Please copy everything in the items below, from the line containing "family: Rubiaceae" down to the final line, including both of those lines and keeping every line unchanged.

#####

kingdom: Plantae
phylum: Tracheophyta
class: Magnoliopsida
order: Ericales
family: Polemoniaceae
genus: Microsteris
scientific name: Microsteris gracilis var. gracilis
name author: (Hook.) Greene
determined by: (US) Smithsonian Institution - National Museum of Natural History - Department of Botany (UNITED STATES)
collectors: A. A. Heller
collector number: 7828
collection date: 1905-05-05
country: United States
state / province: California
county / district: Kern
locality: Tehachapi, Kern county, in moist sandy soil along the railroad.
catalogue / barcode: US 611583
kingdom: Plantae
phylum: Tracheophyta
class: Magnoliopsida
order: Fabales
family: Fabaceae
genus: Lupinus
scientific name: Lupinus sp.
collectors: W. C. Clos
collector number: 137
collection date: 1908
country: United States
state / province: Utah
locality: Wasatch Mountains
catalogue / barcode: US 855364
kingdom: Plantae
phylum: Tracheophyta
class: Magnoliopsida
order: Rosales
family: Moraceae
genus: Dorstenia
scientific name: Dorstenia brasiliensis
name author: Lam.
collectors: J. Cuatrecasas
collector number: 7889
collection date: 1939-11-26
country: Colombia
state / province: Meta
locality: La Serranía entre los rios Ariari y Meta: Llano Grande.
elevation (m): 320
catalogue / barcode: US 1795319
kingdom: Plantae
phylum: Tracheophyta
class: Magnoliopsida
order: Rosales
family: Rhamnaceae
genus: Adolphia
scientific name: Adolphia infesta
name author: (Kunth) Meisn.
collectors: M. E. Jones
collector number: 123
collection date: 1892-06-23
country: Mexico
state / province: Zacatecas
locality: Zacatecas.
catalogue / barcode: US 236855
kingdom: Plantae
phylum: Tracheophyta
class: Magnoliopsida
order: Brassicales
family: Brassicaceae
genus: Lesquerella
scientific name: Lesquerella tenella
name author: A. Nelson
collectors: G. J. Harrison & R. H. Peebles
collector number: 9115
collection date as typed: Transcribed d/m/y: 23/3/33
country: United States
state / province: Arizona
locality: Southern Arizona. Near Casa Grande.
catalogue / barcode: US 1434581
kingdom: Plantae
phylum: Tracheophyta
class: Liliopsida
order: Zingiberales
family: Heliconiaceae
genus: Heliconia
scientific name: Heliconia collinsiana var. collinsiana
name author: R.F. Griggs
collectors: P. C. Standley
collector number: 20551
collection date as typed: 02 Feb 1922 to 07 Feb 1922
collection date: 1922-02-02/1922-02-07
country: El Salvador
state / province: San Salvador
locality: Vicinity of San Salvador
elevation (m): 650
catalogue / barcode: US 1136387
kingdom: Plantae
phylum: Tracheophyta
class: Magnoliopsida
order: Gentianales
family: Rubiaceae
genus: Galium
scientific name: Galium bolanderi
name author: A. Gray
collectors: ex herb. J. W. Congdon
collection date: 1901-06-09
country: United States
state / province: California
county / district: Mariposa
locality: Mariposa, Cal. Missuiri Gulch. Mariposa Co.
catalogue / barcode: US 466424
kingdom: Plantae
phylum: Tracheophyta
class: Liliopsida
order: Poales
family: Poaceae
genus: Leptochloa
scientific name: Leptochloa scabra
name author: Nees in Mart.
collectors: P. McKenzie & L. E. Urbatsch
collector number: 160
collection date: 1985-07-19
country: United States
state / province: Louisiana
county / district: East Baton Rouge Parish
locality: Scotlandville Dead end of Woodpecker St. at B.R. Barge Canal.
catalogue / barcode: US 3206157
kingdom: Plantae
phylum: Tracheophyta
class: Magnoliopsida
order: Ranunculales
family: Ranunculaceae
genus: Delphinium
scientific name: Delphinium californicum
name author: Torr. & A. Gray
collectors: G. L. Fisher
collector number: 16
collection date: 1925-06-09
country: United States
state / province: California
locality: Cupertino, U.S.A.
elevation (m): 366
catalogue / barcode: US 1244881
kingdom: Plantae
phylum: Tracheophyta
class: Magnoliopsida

#####

WORKED SOLUTION:
family: Rubiaceae
genus: Galium
scientific name: Galium bolanderi
name author: A. Gray
collectors: ex herb. J. W. Congdon
collection date: 1901-06-09
country: United States
state / province: California
county / district: Mariposa
locality: Mariposa, Cal. Missuiri Gulch. Mariposa Co.
catalogue / barcode: US 466424
kingdom: Plantae
phylum: Tracheophyta
class: Liliopsida
order: Poales
family: Poaceae
genus: Leptochloa
scientific name: Leptochloa scabra
name author: Nees in Mart.
collectors: P. McKenzie & L. E. Urbatsch
collector number: 160
collection date: 1985-07-19
country: United States
state / province: Louisiana
county / district: East Baton Rouge Parish
locality: Scotlandville Dead end of Woodpecker St. at B.R. Barge Canal.
catalogue / barcode: US 3206157
kingdom: Plantae
phylum: Tracheophyta
class: Magnoliopsida
order: Ranunculales
family: Ranunculaceae
genus: Delphinium
scientific name: Delphinium californicum
name author: Torr. & A. Gray
collectors: G. L. Fisher
collector number: 16
collection date: 1925-06-09
country: United States
state / province: California
locality: Cupertino, U.S.A.
elevation (m): 366
catalogue / barcode: US 1244881
kingdom: Plantae
phylum: Tracheophyta
class: Magnoliopsida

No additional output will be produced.